Starters for ten please lads.
Date Added: 08/07/2009

Nick Goodspeed
Mosley hated Dennis because Dennis wouldn't bow to Mosley or be bought by him ala Ferrari. He hated him even more for winning last year despite all Mosley's effort to prevent McLaren from winning.
Date Added: 08/07/2009

DWinn
Steven - Have a look at this article on Autosport
http://www.autosport.com/news/report.php/id/76759
It appears that Max massaged the rules to make it difficult for anyone to stand against him - because of the 22 member 'cabinet' rules.
Date Added: 08/07/2009

Clive
Fractal: Chesterton as an antidote for the Bernie & Max show! It reminds me of Yeats' The Second Coming and Eliot's The Hollow Men...
Date Added: 08/07/2009

Clive
Vera: Agreed that the big issue will be the team selection process, rather than Bernie's senile nonsense. The storm is gathering already, it seems.
Date Added: 08/07/2009

Clive
Peril: I should imagine that, were the Terrible Two dictators of a country rather than a sport, they would "get things done" until the people decided they'd had enough and rose up to get rid of them. All dictatorships end in that way sooner or later and it seems to be happening in F1 too.
Date Added: 08/07/2009

Clive
Peter: I don't know enough about Musharraf to comment but he would be a debatable point, I think. Augustus was perhaps a better example but he was a man of his time and hard to compare with modern dictators therefore. It may be that he shone because the system he led was itself so corrupt that anyone could look good in it. Admittedly, the depravity of later emperors managed to shock even the society they inhabited.
Date Added: 08/07/2009

Clive
Steven: As DWinn points out, Autocar has revealed how heavily weighted against any challenger to the incumbent president is the FIA system. Vatanen may be the man to do it, however - he is used to the devious ways of politics.
Date Added: 08/07/2009

Nick
As todays meeting proves ..
senility rules!
Date Added: 08/07/2009

DWinn
Nick, todays non-meeting proves to be a FIAsco
Date Added: 08/07/2009

Clive
Today's meeting proves that all those who said FOTA should just have broken away and set up a new series instead of reaching agreement with Mosley were right. The man cannot be trusted and cares nothing for the sport he is supposed to govern.
Date Added: 08/07/2009

donwatters
It's clearly time for FOTA to take matters into their own hands and create a new championship. They have bent over backwards to keep the series viable, but Max (and to a lesser degree in my mind, B. Ecclestone) have made that impossible. The only thing that really suprises me is that CVC hasn't directed Bernie to do whatever is necessary to get rid of Max. They're on the hook for a ton of money and I don't understand why they're so uninvolved.
Date Added: 09/07/2009

Guilherme Teixeira
I could slash a new reply here in the wake of the news about the walkaway from today's meeting, but it would be in vain - I've already voiced almost all my feelings towards this in my previous replies...

Breakaway now!
Date Added: 09/07/2009

Corey
Its amazing that an organization can continue to ruin a sport without interference. I was one of the people who was bothered that a split may hurt F1 more than trying to force Mosley out but I always had fears that once he stayed he would be back to his old tricks again. All of those fears have materialised today and I believe that the only way forward for F1 is for a complete breakaway from the FIA.

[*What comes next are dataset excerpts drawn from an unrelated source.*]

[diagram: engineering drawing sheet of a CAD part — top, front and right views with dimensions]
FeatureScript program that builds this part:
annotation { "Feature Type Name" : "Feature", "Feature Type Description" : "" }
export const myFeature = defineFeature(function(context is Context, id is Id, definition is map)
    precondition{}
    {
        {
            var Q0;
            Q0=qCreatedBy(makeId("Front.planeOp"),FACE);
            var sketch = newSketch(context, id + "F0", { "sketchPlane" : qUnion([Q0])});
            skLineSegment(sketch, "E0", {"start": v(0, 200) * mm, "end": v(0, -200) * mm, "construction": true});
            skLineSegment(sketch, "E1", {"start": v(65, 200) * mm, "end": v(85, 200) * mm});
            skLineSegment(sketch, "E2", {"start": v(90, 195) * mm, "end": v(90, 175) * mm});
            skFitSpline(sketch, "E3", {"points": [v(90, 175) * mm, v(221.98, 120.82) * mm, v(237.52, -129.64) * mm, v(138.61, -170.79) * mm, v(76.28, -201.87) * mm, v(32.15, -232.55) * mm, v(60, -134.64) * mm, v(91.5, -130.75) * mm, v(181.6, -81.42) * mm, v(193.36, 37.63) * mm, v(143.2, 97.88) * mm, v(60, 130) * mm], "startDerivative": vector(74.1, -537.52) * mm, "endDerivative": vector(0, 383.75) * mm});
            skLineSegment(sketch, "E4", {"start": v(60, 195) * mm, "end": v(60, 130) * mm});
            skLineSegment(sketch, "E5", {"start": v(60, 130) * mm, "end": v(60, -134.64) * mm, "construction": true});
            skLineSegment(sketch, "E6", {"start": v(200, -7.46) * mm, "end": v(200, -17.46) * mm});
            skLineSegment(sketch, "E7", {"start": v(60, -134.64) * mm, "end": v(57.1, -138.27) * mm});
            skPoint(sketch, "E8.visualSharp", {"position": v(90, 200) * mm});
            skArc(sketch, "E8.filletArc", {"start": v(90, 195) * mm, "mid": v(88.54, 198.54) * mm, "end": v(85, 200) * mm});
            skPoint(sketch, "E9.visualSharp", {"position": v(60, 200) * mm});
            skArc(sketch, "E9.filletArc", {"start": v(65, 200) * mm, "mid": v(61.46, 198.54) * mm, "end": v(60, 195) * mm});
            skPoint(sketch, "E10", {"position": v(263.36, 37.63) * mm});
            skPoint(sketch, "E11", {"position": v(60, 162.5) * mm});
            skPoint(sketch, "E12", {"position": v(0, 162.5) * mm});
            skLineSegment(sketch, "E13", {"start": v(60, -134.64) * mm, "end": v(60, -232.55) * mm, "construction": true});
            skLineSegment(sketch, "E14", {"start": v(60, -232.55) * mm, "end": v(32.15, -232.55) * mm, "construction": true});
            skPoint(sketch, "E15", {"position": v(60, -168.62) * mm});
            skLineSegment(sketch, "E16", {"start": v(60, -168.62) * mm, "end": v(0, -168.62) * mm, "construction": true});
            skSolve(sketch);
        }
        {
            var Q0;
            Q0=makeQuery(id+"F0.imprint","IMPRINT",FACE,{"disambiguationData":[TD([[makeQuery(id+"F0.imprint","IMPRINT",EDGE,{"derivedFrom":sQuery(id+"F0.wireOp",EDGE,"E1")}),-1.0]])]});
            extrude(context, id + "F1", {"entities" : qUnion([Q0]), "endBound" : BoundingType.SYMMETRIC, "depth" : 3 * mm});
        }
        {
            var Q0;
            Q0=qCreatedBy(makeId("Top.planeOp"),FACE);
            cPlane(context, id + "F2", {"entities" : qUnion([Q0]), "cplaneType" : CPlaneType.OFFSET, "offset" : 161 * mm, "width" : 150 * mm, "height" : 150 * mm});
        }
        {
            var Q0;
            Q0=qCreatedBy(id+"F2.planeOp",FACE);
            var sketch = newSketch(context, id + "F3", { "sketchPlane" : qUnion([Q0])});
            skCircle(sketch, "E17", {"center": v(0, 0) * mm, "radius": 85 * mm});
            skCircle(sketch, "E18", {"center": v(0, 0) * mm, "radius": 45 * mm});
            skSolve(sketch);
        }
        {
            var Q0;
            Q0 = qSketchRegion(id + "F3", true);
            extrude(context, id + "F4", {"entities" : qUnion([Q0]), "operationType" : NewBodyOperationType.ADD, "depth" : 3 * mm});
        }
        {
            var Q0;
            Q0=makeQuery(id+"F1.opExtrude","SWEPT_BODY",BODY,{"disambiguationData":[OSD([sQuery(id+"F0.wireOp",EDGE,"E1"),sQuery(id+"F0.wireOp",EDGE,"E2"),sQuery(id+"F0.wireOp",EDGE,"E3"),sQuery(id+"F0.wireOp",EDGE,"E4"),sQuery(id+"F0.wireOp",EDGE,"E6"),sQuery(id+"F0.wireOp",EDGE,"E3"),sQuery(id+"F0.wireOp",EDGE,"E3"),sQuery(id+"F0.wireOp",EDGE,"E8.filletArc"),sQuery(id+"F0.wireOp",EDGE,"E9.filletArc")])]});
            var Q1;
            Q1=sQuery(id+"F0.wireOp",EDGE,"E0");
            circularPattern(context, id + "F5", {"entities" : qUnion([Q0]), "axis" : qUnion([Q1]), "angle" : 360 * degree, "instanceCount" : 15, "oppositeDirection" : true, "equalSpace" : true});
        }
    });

I think Ari Vatanen would get support but to produce a list of 22 trustworthy candidates to beat Mosley will be near impossible. Something drastic must be done to show these two dictator wannabees that there is no more room for them in F1.
Date Added: 09/07/2009

DWinn
The press release regarding the FIA/FOTA meeting of 24th June has mysteriously disappeared from the FIA website.
Obviously Max doesn't want to admit any agreement took place.
Date Added: 09/07/2009

Journeyer
DWinn, the press release from the 24th of June is on another page:

http://www.fia.com/en-GB/mediacentre/pressreleases/wmsc/Pages/list.aspx
Date Added: 09/07/2009

DWinn
Thanks for that Journeyer. I read it had been removed on the formula-1.updatesport.com site and then couldn't find it myself.